Mas Homem de Melo também critica os próprios produtores, principalmente os de soja, que em 2003 e 2004 tiveram aumento significativo de renda agrícola e que em 2005 organizaram protestos pelo país em busca de renegociação de dívidas. Ele reconhece que muitos deles, sobretudo os do Sul do país, estão em difícil situação por conta da combinação entre política macroeconômica desfavorável, custos elevados e quebra da produção provocada por problemas climático, mas viu nas mobilizações outros tantos agricultores de regiões que colheram boas safras. “O agricultor precisa aprender a ser mais prudente. Na crise atual, os pedidos de renegociação de dívidas mostram que alguns ou foram imprudentes ou aproveitaram o momento politicamente fraco do governo para pressionar”.

No processo de renegociação – “há uma cultura de renegociação no Brasil, um mal histórico que trata diferentes situações de maneira idêntica” -, Homem de Melo critica particularmente a intervenção do governo na rolagem dos débitos de produtores com seus fornecedores de insumos, por meio de recursos do Fundo de Amparo ao Trabalhador (FAT). “É um erro do governo intermediar a renegociação de dívidas entre agentes privados”.

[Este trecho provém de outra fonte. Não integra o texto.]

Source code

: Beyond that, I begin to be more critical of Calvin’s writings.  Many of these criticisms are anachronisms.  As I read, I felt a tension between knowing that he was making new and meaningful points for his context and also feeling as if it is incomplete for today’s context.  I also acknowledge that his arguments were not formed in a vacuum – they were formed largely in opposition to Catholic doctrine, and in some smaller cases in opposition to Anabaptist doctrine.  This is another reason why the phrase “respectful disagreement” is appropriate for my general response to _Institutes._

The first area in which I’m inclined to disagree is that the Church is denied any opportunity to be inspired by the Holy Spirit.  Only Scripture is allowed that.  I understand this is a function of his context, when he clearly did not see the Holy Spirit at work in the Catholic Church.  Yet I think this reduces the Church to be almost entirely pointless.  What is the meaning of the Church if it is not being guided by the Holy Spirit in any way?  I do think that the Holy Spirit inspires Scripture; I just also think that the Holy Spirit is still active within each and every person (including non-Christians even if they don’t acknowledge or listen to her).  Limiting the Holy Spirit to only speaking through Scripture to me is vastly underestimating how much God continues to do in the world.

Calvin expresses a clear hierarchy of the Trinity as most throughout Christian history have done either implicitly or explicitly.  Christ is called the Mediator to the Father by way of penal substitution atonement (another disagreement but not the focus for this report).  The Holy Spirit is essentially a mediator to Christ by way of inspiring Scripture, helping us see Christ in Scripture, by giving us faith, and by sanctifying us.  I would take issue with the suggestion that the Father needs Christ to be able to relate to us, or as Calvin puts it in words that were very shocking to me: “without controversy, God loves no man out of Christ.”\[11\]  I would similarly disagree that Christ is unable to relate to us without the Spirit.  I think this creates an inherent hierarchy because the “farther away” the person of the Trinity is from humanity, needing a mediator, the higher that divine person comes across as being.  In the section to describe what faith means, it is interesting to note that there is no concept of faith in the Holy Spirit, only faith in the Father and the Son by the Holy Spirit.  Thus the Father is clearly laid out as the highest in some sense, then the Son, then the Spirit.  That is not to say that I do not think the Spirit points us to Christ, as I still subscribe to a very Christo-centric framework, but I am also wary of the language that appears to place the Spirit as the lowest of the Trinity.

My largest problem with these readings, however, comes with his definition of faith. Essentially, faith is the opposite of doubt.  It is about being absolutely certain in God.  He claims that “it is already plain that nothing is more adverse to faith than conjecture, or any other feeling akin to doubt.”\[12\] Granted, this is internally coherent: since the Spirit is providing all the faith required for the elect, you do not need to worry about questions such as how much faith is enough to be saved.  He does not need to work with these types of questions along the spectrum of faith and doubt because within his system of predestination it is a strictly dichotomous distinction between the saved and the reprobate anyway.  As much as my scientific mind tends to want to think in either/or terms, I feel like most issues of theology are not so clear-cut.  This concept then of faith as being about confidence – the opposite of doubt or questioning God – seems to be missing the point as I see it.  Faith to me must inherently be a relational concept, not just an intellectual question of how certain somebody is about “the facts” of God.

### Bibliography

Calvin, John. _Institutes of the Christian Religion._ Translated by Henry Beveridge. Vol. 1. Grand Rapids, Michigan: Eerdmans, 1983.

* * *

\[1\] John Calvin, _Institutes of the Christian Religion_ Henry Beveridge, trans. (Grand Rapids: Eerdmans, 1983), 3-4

Nessa conjuntura e apostando em queda da taxa básica de juros do país apenas a partir de setembro, Homem de Melo afirma que as perspectivas para a safra 2005/06 não são nada boas. Ele faz coro com os que prevêem queda de área plantada na temporada, mas acredita que a desaceleração, dependendo da política macroeconômica, pode não passar de um “tropeço”. “É preciso plantar com muito cuidado a safra 2005/06, que pelo menos terá insumos mais baratos por conta do mesmo câmbio que poderá tirar dinamismo das exportações. Mas, no médio prazo são boas as perspectivas para o campo, desde que o BC [Banco Central] pare de olhar só a inflação e [olhe também] crescimento, emprego e salário. A produção agropecuária brasileira é extremamente competitiva, mesmo produtos considerados primários têm valor agregado e há investimentos em pesquisa que têm de ser preservados – como é o caso da Embrapa”.

Homem de Melo dá mais dois alertas: o primeiro é que não é possível reduzir investimentos em defesa animal e vegetal, até porque as barreiras sanitárias hoje podem perfeitamente bem ser usadas como protecionismo disfarçado; o segundo é que o “ambientalismo extremado” também não pode se transformar em obstáculo ao crescimento da agricultura brasileira.